_WORK INSTRUCTION_
Bring together all lines of the material below that contain the string "Variant".

┏━━

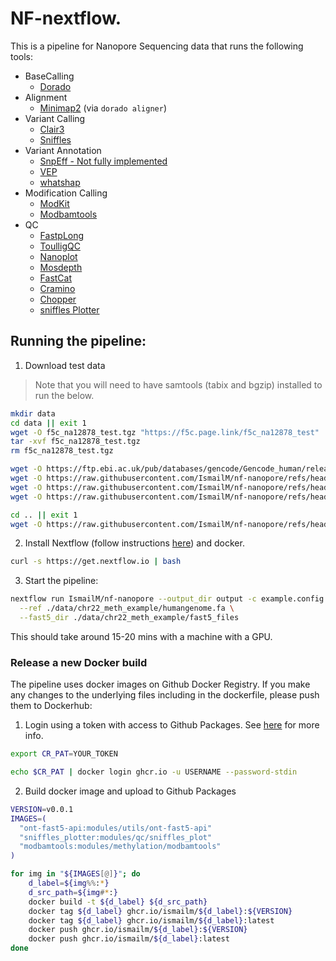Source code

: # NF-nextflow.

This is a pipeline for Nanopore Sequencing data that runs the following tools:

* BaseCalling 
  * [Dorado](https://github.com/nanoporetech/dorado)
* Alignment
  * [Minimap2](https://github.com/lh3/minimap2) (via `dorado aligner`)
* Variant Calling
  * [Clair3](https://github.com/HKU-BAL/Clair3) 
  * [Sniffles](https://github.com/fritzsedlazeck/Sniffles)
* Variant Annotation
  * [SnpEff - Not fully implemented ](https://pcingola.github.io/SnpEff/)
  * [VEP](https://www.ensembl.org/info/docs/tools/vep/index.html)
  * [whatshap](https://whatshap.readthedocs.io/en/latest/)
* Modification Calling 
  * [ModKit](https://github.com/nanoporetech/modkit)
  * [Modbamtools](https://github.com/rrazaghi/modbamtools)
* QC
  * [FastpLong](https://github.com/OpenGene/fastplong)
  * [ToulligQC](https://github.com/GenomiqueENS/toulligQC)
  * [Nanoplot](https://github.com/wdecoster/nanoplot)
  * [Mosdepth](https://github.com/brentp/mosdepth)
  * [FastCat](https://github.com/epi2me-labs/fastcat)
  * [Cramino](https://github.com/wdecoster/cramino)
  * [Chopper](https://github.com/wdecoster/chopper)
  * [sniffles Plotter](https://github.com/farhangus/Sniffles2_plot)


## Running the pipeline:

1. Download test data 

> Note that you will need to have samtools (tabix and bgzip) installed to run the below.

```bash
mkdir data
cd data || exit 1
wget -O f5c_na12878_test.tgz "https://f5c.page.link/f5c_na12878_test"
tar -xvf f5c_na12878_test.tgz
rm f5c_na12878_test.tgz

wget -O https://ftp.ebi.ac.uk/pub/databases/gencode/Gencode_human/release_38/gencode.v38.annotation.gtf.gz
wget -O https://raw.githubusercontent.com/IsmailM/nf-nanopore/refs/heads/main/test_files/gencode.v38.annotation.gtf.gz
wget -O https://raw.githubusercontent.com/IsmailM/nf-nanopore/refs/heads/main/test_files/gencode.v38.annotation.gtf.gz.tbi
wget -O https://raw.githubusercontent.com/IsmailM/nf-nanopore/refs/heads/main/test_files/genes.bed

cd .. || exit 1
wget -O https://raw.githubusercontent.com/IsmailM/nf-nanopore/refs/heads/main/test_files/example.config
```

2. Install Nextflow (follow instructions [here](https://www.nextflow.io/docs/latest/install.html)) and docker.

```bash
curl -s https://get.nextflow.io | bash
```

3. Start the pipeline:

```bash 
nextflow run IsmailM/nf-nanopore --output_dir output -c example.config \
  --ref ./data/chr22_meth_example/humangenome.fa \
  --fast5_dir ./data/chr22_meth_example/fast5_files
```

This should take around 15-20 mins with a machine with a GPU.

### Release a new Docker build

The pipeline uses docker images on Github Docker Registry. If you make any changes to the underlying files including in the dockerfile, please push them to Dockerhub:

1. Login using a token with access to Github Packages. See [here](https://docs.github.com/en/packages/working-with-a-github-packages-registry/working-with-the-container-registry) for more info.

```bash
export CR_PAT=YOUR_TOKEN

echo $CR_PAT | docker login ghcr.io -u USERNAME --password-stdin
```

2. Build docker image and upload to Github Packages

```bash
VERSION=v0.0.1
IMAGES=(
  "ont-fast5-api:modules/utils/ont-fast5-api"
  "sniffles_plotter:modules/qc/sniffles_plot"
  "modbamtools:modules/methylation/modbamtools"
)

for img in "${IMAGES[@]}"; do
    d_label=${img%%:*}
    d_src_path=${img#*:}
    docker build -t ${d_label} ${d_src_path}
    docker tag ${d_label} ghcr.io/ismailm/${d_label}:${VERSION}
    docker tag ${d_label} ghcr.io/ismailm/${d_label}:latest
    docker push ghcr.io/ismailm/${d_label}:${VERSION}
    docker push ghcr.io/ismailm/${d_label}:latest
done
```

┗━━

_WRITTEN RESPONSE_
* Variant Calling
* Variant Annotation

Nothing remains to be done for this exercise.